-- BEGIN SOURCE DOCUMENT --

You are viewing a plain text version of this content. The canonical link for it is here.
Posted to user@cassandra.apache.org by Chris Goffinet <go...@digg.com> on 2009/05/18 19:24:38 UTC

Node Recovery

Scenario: if i setup a 2 node cluster, with replicationfactor of 2.  
Inserted a new key (1) into a table. Its replicated to both nodes. I  
shutdown node (2), delete all data, then bring it back up. I noticed  
that if i make a request to that node the first time for that key, it  
will return back an empty result (was using get_slice), then that node  
will pull the data from other node. On next request to that node its  
there. How does one really know if the data isn't there (should I  
retry) vs it was never there to begin with?

---
Chris Goffinet
goffinet@digg.com






Re: Node Recovery

Posted by Jonathan Ellis <jb...@gmail.com>.
That's the price you pay for (a) eventual consistency in general and
(b) doing read repair in the background specifically.  Cassandra also
has functionality (called "strong read") to do a quorum read in the
foreground and repair if necessary but that is not exposed in Thrift
yet -- but even with that there are scenarios where you could get back
"no data" for a write that has been acked.  The only way to avoid it
entirely is to require acking all writes from all replicas and
checking all replicas on all reads, which (in a large cluster) is
going to hurt from the availability standpoint.  Most apps are ok
trading off some consistency for availability.

-Jonathan

On Mon, May 18, 2009 at 12:24 PM, Chris Goffinet <go...@digg.com> wrote:
> Scenario: if i setup a 2 node cluster, with replicationfactor of 2. Inserted
> a new key (1) into a table. Its replicated to both nodes. I shutdown node
> (2), delete all data, then bring it back up. I noticed that if i make a
> request to that node the first time for that key, it will return back an
> empty result (was using get_slice), then that node will pull the data from
> other node. On next request to that node its there. How does one really know
> if the data isn't there (should I retry) vs it was never there to begin
> with?
>
> ---
> Chris Goffinet
> goffinet@digg.com
>
>
>
>
>
>

-- END SOURCE DOCUMENT --

● **DIRECTIONS FOR THIS TASK**: From the mailing-list thread on node recovery, list in order each action Chris Goffinet says he took before making a request to the restarted node.

-- BEGIN EXTRACTED RECORDS --

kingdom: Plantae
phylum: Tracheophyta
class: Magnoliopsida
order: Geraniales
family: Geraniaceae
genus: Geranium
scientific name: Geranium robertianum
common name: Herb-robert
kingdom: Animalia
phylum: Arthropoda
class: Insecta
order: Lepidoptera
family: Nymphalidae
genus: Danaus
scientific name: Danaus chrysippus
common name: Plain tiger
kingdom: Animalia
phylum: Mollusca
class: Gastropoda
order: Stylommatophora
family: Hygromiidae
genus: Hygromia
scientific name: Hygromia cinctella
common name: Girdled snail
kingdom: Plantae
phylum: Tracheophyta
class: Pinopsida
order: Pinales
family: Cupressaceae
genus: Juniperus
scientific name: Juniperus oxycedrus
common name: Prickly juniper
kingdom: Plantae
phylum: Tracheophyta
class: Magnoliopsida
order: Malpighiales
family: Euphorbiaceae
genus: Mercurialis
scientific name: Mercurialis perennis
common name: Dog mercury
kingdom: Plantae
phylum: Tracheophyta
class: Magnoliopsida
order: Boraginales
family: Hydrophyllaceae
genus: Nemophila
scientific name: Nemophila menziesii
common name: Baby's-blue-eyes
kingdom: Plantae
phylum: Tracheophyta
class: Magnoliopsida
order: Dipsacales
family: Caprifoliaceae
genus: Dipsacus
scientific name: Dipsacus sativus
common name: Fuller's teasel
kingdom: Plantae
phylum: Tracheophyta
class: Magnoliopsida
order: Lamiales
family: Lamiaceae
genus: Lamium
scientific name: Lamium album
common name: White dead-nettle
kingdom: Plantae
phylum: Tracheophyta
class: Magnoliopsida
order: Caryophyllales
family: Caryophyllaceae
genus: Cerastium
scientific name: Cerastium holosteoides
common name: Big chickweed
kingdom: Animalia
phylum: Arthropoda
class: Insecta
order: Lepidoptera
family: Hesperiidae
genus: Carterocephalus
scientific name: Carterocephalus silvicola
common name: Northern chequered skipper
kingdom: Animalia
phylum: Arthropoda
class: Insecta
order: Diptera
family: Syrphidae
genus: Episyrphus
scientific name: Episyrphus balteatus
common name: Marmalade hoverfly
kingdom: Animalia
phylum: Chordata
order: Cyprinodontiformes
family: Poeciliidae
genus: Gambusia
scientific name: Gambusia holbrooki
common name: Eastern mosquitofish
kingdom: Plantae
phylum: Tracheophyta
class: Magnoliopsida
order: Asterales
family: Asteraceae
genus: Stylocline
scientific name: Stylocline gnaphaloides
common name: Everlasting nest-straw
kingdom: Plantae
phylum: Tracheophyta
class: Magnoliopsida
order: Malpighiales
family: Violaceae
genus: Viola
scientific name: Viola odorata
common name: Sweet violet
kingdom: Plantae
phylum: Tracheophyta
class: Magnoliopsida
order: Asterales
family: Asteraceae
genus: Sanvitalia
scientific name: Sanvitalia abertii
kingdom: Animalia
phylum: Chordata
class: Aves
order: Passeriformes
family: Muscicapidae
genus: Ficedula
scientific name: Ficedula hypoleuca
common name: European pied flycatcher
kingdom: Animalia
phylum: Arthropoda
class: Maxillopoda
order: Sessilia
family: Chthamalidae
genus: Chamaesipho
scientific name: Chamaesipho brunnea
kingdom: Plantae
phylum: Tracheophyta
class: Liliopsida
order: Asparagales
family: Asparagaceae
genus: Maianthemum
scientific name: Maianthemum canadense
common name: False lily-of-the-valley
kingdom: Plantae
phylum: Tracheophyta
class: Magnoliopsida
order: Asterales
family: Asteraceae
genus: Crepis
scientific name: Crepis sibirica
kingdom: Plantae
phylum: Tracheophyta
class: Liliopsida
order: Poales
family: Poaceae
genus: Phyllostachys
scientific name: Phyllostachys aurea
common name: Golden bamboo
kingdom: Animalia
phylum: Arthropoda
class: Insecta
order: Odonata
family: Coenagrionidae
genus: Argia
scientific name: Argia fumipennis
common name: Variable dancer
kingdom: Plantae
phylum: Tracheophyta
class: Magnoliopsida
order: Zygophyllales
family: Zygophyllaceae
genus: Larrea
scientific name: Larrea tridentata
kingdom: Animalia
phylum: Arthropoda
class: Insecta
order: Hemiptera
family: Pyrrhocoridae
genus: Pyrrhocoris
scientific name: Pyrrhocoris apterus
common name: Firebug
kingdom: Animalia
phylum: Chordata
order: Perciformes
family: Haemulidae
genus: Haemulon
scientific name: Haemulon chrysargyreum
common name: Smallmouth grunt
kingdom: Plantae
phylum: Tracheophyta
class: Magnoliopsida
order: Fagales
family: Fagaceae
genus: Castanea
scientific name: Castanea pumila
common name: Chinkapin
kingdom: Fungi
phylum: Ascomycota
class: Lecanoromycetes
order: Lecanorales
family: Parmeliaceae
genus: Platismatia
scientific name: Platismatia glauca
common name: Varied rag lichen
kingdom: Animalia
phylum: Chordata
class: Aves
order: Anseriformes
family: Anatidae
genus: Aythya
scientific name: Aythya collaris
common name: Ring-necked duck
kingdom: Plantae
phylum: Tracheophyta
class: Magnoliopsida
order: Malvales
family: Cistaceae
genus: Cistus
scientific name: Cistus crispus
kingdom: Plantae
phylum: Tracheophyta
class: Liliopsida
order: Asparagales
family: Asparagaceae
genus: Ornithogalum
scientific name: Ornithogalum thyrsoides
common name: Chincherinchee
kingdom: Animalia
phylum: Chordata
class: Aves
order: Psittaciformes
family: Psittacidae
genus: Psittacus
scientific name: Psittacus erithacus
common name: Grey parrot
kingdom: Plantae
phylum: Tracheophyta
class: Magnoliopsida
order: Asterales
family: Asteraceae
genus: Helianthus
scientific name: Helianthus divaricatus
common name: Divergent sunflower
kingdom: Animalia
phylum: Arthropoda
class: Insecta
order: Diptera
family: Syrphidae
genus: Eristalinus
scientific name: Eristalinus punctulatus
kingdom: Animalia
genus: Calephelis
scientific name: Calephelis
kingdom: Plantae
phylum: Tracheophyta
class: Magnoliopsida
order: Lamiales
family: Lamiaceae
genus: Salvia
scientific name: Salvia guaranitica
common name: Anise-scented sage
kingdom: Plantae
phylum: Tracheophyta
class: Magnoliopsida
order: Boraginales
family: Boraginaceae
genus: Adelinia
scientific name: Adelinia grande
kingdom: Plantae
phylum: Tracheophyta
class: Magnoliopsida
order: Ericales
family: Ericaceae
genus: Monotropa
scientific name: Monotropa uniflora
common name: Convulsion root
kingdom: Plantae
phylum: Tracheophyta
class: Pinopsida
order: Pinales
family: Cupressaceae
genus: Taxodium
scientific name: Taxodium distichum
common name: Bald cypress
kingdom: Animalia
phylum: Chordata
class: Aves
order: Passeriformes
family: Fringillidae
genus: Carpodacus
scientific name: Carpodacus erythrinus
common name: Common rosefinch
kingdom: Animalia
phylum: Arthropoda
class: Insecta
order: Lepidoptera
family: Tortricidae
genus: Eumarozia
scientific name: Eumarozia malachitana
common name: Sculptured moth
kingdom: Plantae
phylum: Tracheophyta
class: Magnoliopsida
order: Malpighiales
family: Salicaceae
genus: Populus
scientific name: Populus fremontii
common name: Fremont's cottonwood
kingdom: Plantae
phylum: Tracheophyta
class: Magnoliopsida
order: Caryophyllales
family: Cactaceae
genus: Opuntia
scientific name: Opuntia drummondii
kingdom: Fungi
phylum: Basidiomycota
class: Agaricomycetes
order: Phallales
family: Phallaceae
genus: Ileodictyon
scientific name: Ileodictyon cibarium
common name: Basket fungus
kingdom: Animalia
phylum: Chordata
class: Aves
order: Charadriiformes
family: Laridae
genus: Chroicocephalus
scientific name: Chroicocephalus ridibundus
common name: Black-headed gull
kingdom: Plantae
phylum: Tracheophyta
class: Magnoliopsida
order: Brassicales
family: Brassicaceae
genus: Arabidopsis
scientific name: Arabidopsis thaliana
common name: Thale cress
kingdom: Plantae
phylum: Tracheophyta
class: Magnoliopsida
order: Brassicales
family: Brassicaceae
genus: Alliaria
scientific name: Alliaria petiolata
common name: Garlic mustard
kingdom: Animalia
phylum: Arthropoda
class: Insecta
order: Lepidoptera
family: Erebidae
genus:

-- END EXTRACTED RECORDS --

● **SOLUTION BELOW**:
1. Set up a 2 node cluster with a replication factor of 2.
2. Inserted a new key (1) into a table.
3. Shut down node (2).
4. Deleted all data.
5. Brought the node back up.